Walk From My House

Method 01 : Apply Pythagorean theorem :

Let the vertical distance be denoted as $x$ and the hypotheniuse be denoted as $y$ , then by Pythagorean theorem , we have $15^2 + x^2= y^2$ , where $x$ and $y$ are positive integers.

So we want to minimize the value of $x$ such that $y$ is still an integer.

We can apply trial and error for $x=1,2,3,\ldots$ to get the smallest solution of $x=\boxed8$ and that will be the answer.

---

Method 02 : Apply the parametric equations for Pythagorean theorem :

If all the sides of a right triangle are integers, they will satisfy the parametric triplets: $(m^2-n^2,2mn, m^2 + n^2)$ .

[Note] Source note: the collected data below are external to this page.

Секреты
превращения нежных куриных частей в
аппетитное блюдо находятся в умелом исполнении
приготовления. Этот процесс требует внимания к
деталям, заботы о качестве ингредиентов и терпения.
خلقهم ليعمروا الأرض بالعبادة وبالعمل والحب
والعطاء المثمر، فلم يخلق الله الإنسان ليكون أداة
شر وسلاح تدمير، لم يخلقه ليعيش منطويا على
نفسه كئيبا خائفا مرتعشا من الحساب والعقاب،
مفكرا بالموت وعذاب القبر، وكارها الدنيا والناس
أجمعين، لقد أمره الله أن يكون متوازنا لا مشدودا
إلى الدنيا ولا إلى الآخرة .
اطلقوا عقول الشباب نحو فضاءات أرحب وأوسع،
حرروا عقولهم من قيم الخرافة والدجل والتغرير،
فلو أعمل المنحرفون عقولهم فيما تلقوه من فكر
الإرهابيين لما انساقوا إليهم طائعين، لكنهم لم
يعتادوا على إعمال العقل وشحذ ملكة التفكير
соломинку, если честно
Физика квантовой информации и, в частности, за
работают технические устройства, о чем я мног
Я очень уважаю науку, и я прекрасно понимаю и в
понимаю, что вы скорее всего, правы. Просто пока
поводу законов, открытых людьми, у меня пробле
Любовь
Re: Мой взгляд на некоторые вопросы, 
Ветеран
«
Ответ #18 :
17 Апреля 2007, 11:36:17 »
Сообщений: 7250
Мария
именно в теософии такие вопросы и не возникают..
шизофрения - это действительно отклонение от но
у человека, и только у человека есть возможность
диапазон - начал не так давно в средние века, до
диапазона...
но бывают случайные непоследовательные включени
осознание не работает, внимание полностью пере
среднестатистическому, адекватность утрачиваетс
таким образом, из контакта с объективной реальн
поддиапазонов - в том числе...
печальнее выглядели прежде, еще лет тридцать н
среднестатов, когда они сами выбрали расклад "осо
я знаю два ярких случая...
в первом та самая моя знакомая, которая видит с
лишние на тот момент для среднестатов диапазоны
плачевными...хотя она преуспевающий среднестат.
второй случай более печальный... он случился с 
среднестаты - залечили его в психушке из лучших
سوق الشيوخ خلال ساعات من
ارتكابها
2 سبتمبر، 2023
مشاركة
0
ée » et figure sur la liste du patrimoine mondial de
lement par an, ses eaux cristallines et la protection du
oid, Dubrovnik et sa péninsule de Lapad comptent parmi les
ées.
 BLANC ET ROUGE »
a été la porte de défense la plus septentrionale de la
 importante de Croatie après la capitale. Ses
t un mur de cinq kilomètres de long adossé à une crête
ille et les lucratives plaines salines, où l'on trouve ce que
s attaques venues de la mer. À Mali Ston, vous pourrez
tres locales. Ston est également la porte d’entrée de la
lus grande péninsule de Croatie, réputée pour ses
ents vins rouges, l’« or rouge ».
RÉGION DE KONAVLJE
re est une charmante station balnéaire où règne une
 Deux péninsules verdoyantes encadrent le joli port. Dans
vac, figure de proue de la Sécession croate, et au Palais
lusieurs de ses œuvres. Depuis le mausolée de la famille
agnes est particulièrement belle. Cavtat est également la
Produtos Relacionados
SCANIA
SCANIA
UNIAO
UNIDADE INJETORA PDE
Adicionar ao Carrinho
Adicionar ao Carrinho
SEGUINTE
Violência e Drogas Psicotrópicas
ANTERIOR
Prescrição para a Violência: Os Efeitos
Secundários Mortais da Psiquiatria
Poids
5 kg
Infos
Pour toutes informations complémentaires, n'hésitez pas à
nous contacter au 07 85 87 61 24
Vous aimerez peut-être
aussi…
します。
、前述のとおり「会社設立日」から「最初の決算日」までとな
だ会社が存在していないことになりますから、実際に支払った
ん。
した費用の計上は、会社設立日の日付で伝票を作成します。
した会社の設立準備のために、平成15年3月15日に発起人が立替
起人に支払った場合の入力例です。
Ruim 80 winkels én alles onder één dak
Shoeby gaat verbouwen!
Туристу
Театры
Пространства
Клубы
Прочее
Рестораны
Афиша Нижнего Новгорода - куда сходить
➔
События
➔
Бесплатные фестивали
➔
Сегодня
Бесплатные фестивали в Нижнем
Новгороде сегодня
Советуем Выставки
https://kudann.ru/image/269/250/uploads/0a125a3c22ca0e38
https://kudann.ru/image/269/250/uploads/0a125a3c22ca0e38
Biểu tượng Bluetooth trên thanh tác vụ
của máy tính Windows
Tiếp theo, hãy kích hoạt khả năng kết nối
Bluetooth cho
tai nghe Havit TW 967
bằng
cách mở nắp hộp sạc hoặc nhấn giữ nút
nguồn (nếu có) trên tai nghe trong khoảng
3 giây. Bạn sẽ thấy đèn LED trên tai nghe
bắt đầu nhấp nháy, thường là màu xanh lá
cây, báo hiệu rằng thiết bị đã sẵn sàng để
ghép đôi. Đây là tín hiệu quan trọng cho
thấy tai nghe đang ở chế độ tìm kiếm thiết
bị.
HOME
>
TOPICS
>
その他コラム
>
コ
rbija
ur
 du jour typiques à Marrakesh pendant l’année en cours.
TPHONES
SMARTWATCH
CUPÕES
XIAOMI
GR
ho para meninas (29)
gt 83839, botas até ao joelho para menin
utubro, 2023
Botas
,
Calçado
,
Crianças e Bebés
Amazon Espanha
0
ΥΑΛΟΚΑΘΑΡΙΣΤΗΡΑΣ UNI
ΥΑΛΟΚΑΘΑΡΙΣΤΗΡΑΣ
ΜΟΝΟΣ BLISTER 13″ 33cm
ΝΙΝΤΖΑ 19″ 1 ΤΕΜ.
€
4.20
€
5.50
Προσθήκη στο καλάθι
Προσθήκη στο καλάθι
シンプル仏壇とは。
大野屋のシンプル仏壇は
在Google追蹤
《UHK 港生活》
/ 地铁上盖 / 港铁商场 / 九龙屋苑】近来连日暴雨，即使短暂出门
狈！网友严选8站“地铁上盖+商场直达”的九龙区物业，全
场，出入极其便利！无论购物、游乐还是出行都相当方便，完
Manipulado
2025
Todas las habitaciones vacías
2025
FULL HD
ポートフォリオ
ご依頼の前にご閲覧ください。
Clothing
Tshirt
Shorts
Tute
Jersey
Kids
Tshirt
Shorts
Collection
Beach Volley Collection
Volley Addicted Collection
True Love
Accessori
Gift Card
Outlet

and if one of the sides (that is not a hypothenuse) is an odd number, in this case, it's 15, then $m^2 -n^2= 15 =16-1 = 4^2- 1^2 \Rightarrow m=4,n=1$ , thus the other (non-hypothenuse) side is equal to $2mn = 2\times4\times1 =\boxed8$ .

Using the Pythagorean Theorem, if we denote the vertical distance in miles as $a$ and the hypotenuse in miles as $b$ , then $15^2+a^2=b^2$ .

Rearranging yields $a^2-b^2=-225 \Rightarrow (a+b)(a-b)=-225$

Now we can factorise $-225$ as $-(5^2\times3^2)$ , and $a+b$ and $a-b$ will have to use all these factors between them. Since $a$ and $b$ are both positive, the second bracket $(a-b)$ in our equation must be negative. Also, $|a+b| > |a-b|$ , so now there are just two cases to try:

1. $a+b=25$ , $a-b=-9$
2. $a+b=75$ , $a-b=-3$

The first case gives the desired answer $a=\boxed{8}$ . The second gives another solution of $a=36$ , but this is not the minimum distance so is not what we need.